**Directions**
Copy out all of the data below exactly, so that no word differs from the original.

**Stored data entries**
####################
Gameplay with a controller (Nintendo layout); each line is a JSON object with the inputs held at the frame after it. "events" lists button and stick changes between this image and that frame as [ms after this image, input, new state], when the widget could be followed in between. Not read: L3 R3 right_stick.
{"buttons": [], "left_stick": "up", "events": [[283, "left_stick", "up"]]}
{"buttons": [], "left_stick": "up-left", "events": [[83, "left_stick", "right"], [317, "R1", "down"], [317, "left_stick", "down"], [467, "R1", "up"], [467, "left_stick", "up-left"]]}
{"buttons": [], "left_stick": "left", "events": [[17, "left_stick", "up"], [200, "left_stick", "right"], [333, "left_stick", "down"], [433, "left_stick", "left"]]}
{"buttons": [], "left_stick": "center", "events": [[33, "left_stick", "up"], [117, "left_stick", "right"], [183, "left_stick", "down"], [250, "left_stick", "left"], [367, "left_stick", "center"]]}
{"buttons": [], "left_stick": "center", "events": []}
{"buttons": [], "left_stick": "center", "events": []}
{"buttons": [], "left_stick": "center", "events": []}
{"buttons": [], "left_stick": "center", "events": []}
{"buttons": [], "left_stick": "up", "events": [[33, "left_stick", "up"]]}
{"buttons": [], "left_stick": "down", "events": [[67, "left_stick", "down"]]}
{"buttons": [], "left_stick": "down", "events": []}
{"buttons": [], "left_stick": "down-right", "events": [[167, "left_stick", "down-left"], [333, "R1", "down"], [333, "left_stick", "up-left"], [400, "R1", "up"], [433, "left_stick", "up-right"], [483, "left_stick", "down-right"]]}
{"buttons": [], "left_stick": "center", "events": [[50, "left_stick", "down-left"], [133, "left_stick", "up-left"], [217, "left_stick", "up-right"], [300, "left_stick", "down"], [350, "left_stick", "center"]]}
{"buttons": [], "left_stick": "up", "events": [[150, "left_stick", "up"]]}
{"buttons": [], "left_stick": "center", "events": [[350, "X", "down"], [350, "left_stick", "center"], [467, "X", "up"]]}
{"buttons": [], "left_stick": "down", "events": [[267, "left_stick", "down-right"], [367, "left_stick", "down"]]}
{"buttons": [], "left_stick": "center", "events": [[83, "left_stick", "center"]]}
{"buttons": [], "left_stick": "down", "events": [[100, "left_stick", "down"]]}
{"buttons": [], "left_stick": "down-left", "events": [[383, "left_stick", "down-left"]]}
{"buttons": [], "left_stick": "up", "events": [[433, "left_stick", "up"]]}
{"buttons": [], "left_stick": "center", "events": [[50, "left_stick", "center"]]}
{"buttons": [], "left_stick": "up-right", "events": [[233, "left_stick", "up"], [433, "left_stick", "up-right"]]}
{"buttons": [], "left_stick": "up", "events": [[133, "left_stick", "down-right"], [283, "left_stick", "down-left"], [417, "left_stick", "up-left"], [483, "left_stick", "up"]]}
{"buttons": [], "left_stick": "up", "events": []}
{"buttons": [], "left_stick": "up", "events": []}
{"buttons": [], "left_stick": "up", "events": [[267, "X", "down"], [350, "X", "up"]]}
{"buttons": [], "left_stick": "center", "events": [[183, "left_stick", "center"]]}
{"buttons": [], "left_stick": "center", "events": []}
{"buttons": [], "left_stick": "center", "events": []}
####################
**Problem solution**
Gameplay with a controller (Nintendo layout); each line is a JSON object with the inputs held at the frame after it. "events" lists button and stick changes between this image and that frame as [ms after this image, input, new state], when the widget could be followed in between. Not read: L3 R3 right_stick.
{"buttons": [], "left_stick": "up", "events": [[283, "left_stick", "up"]]}
{"buttons": [], "left_stick": "up-left", "events": [[83, "left_stick", "right"], [317, "R1", "down"], [317, "left_stick", "down"], [467, "R1", "up"], [467, "left_stick", "up-left"]]}
{"buttons": [], "left_stick": "left", "events": [[17, "left_stick", "up"], [200, "left_stick", "right"], [333, "left_stick", "down"], [433, "left_stick", "left"]]}
{"buttons": [], "left_stick": "center", "events": [[33, "left_stick", "up"], [117, "left_stick", "right"], [183, "left_stick", "down"], [250, "left_stick", "left"], [367, "left_stick", "center"]]}
{"buttons": [], "left_stick": "center", "events": []}
{"buttons": [], "left_stick": "center", "events": []}
{"buttons": [], "left_stick": "center", "events": []}
{"buttons": [], "left_stick": "center", "events": []}
{"buttons": [], "left_stick": "up", "events": [[33, "left_stick", "up"]]}
{"buttons": [], "left_stick": "down", "events": [[67, "left_stick", "down"]]}
{"buttons": [], "left_stick": "down", "events": []}
{"buttons": [], "left_stick": "down-right", "events": [[167, "left_stick", "down-left"], [333, "R1", "down"], [333, "left_stick", "up-left"], [400, "R1", "up"], [433, "left_stick", "up-right"], [483, "left_stick", "down-right"]]}
{"buttons": [], "left_stick": "center", "events": [[50, "left_stick", "down-left"], [133, "left_stick", "up-left"], [217, "left_stick", "up-right"], [300, "left_stick", "down"], [350, "left_stick", "center"]]}
{"buttons": [], "left_stick": "up", "events": [[150, "left_stick", "up"]]}
{"buttons": [], "left_stick": "center", "events": [[350, "X", "down"], [350, "left_stick", "center"], [467, "X", "up"]]}
{"buttons": [], "left_stick": "down", "events": [[267, "left_stick", "down-right"], [367, "left_stick", "down"]]}
{"buttons": [], "left_stick": "center", "events": [[83, "left_stick", "center"]]}
{"buttons": [], "left_stick": "down", "events": [[100, "left_stick", "down"]]}
{"buttons": [], "left_stick": "down-left", "events": [[383, "left_stick", "down-left"]]}
{"buttons": [], "left_stick": "up", "events": [[433, "left_stick", "up"]]}
{"buttons": [], "left_stick": "center", "events": [[50, "left_stick", "center"]]}
{"buttons": [], "left_stick": "up-right", "events": [[233, "left_stick", "up"], [433, "left_stick", "up-right"]]}
{"buttons": [], "left_stick": "up", "events": [[133, "left_stick", "down-right"], [283, "left_stick", "down-left"], [417, "left_stick", "up-left"], [483, "left_stick", "up"]]}
{"buttons": [], "left_stick": "up", "events": []}
{"buttons": [], "left_stick": "up", "events": []}
{"buttons": [], "left_stick": "up", "events": [[267, "X", "down"], [350, "X", "up"]]}
{"buttons": [], "left_stick": "center", "events": [[183, "left_stick", "center"]]}
{"buttons": [], "left_stick": "center", "events": []}
{"buttons": [], "left_stick": "center", "events": []}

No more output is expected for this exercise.